*TO DO*
Please copy every one of the lines below word for word, leaving the pictures out of your answer.

Items from a data source
——————————
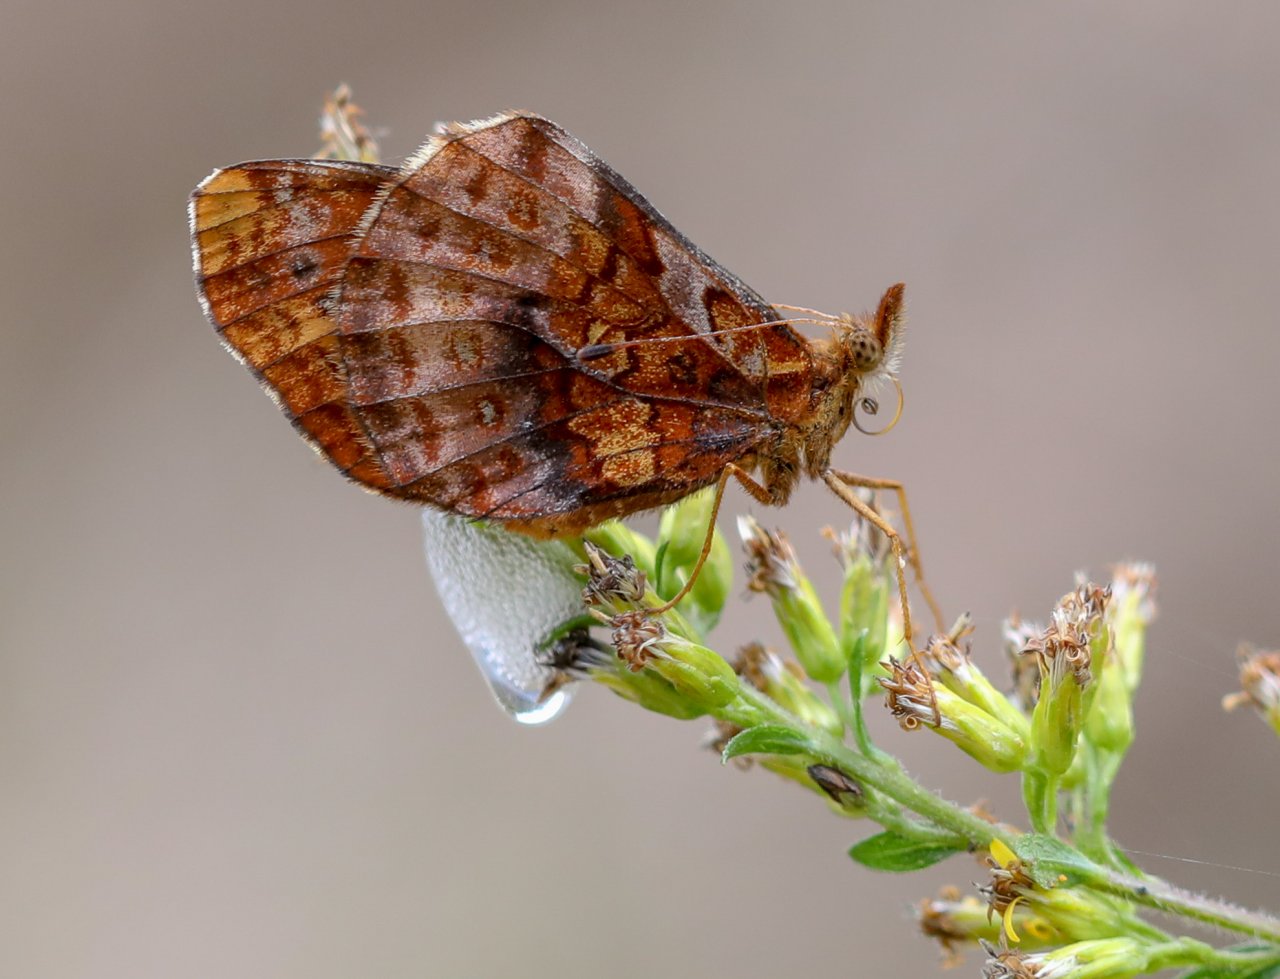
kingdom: Animalia
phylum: Arthropoda
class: Insecta
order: Lepidoptera
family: Nymphalidae
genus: Clossiana
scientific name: Clossiana toddi
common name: Meadow Fritillary
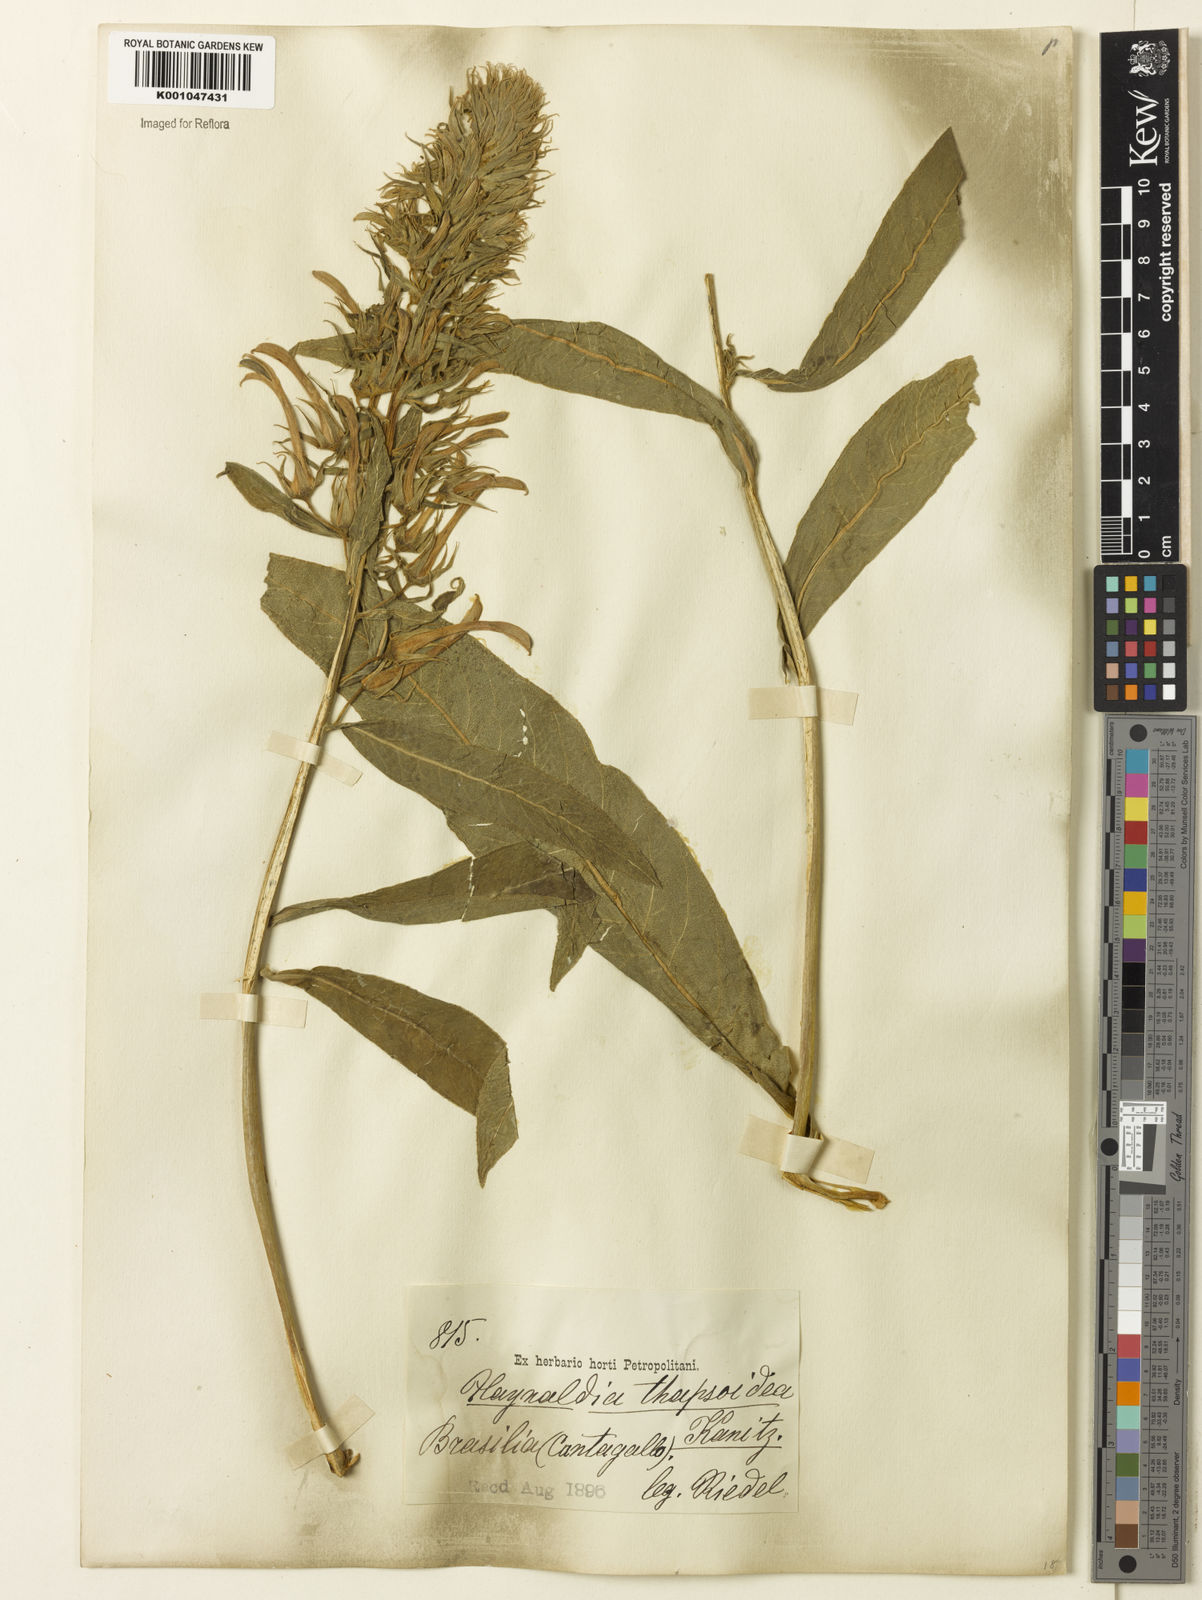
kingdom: Plantae
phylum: Tracheophyta
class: Magnoliopsida
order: Asterales
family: Campanulaceae
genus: Lobelia
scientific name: Lobelia
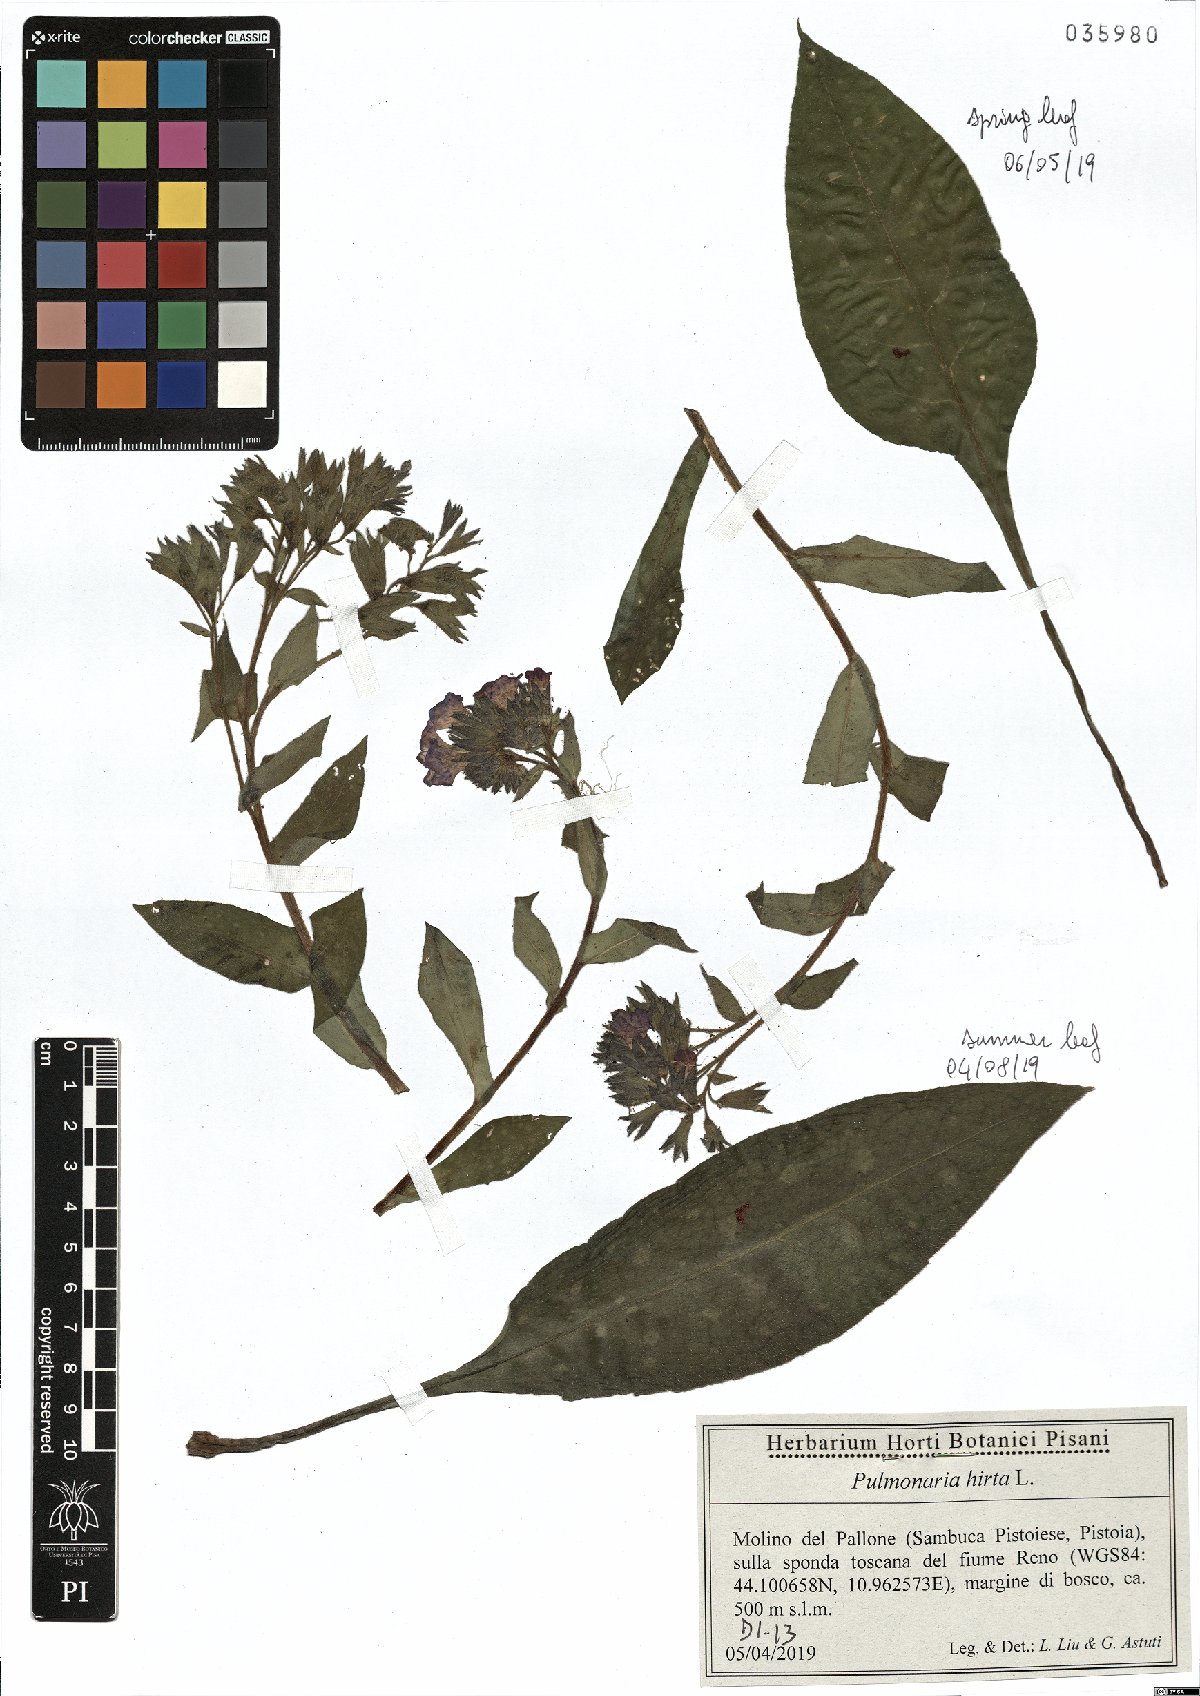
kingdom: Plantae
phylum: Tracheophyta
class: Magnoliopsida
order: Boraginales
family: Boraginaceae
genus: Pulmonaria
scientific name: Pulmonaria hirta
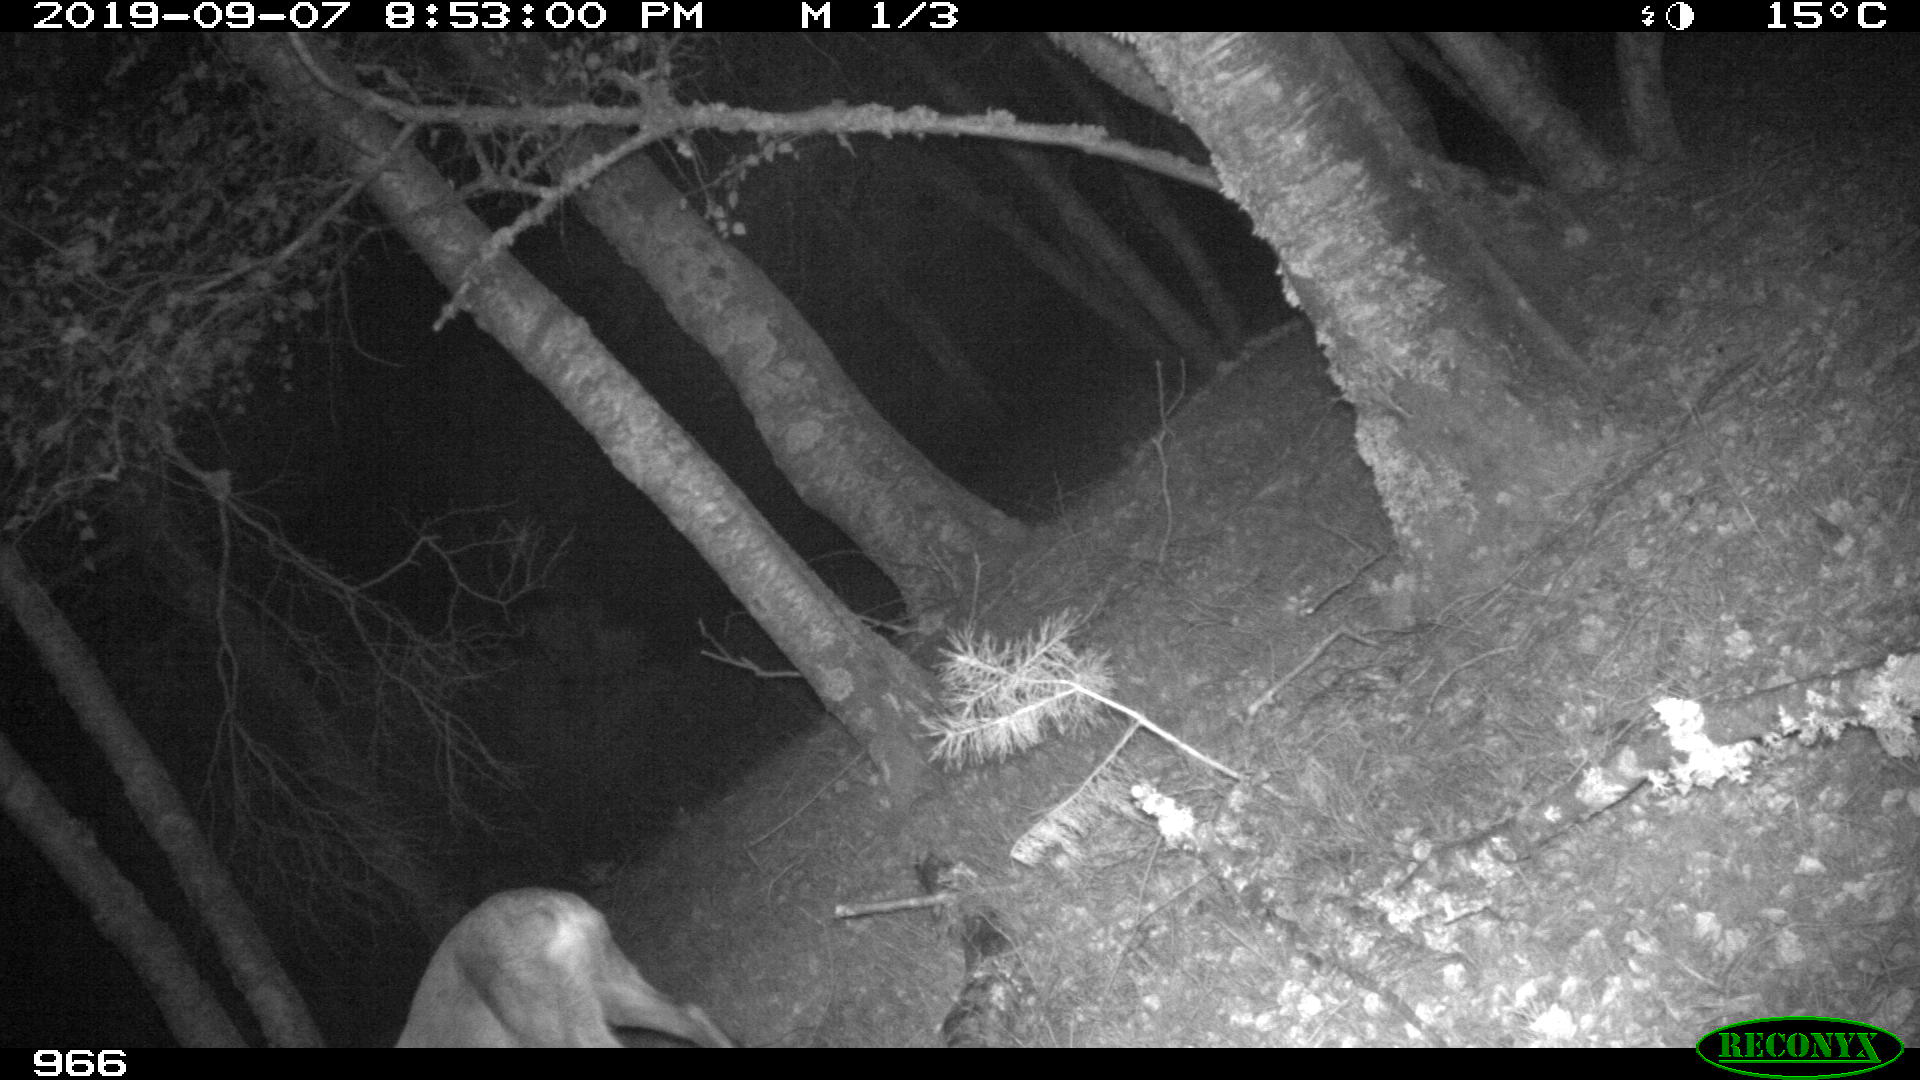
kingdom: Animalia
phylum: Chordata
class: Mammalia
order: Artiodactyla
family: Cervidae
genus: Capreolus
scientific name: Capreolus capreolus
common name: Western roe deer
——————————
*EXPECTED ANSWER*
kingdom: Animalia
phylum: Arthropoda
class: Insecta
order: Lepidoptera
family: Nymphalidae
genus: Clossiana
scientific name: Clossiana toddi
common name: Meadow Fritillary
kingdom: Plantae
phylum: Tracheophyta
class: Magnoliopsida
order: Asterales
family: Campanulaceae
genus: Lobelia
scientific name: Lobelia
kingdom: Plantae
phylum: Tracheophyta
class: Magnoliopsida
order: Boraginales
family: Boraginaceae
genus: Pulmonaria
scientific name: Pulmonaria hirta
kingdom: Animalia
phylum: Chordata
class: Mammalia
order: Artiodactyla
family: Cervidae
genus: Capreolus
scientific name: Capreolus capreolus
common name: Western roe deer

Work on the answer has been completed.